> _Prompt_
Count how many lines of the material contain the string "pose", treating uppercase and lowercase as different, and give only that number.

> _Supplied material_
Start of Block

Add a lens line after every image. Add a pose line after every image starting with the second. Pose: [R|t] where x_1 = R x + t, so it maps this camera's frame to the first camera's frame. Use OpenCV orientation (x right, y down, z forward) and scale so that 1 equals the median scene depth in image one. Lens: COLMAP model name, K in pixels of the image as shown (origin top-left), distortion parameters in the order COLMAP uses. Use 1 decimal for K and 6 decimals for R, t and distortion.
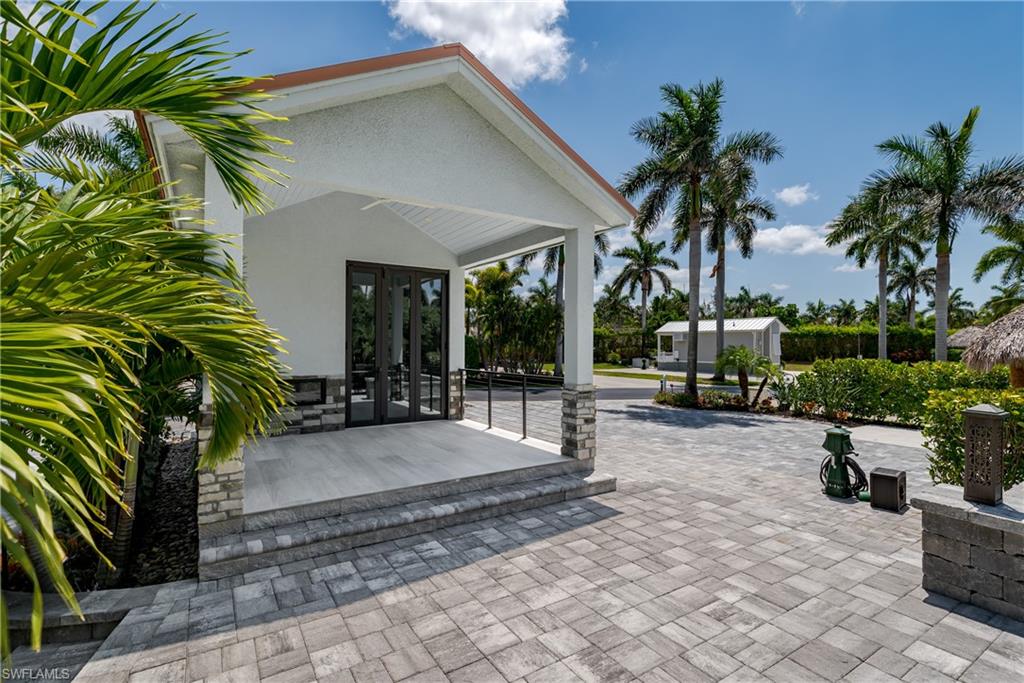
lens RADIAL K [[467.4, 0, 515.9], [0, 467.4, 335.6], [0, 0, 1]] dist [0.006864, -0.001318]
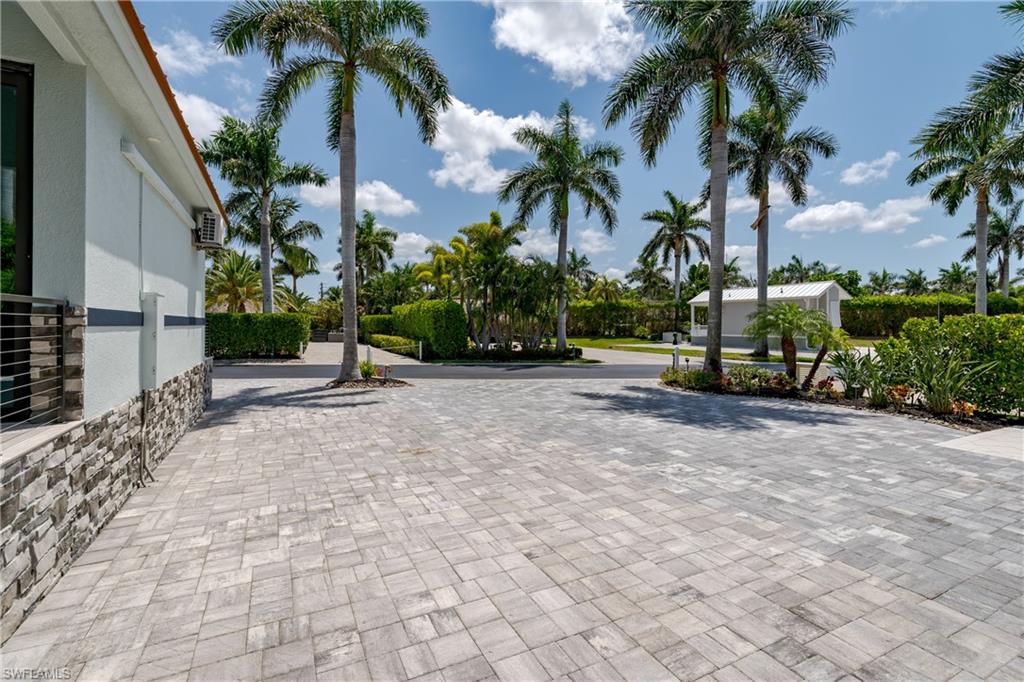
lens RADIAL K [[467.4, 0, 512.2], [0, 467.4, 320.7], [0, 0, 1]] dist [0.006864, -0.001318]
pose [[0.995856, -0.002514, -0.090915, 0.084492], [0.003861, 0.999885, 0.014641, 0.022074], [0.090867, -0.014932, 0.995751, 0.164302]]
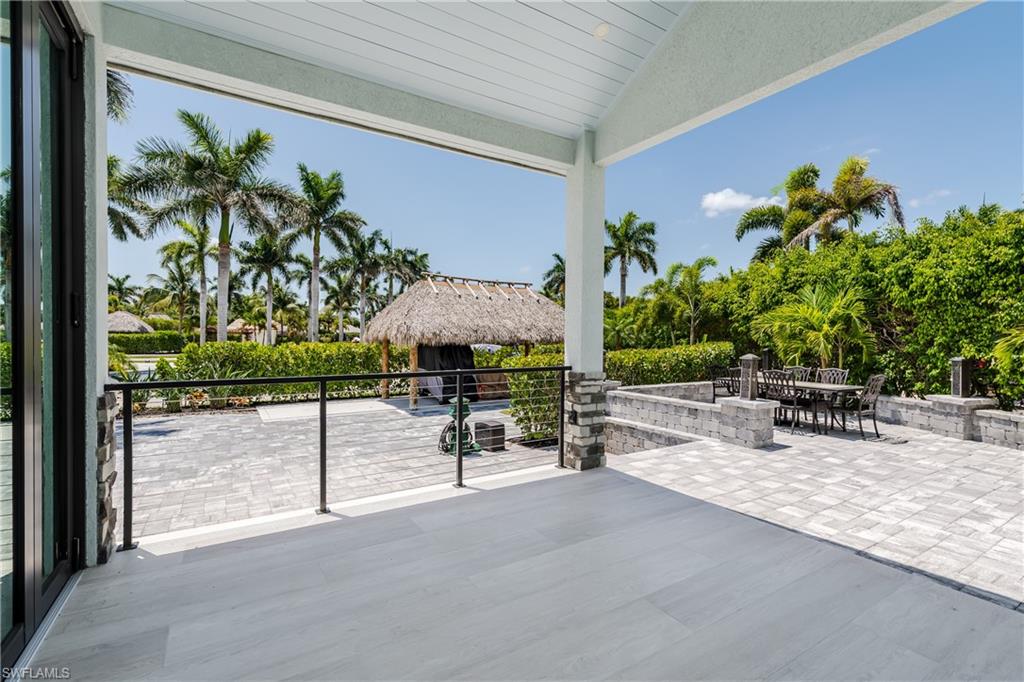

End of Block

> _Written answer_
2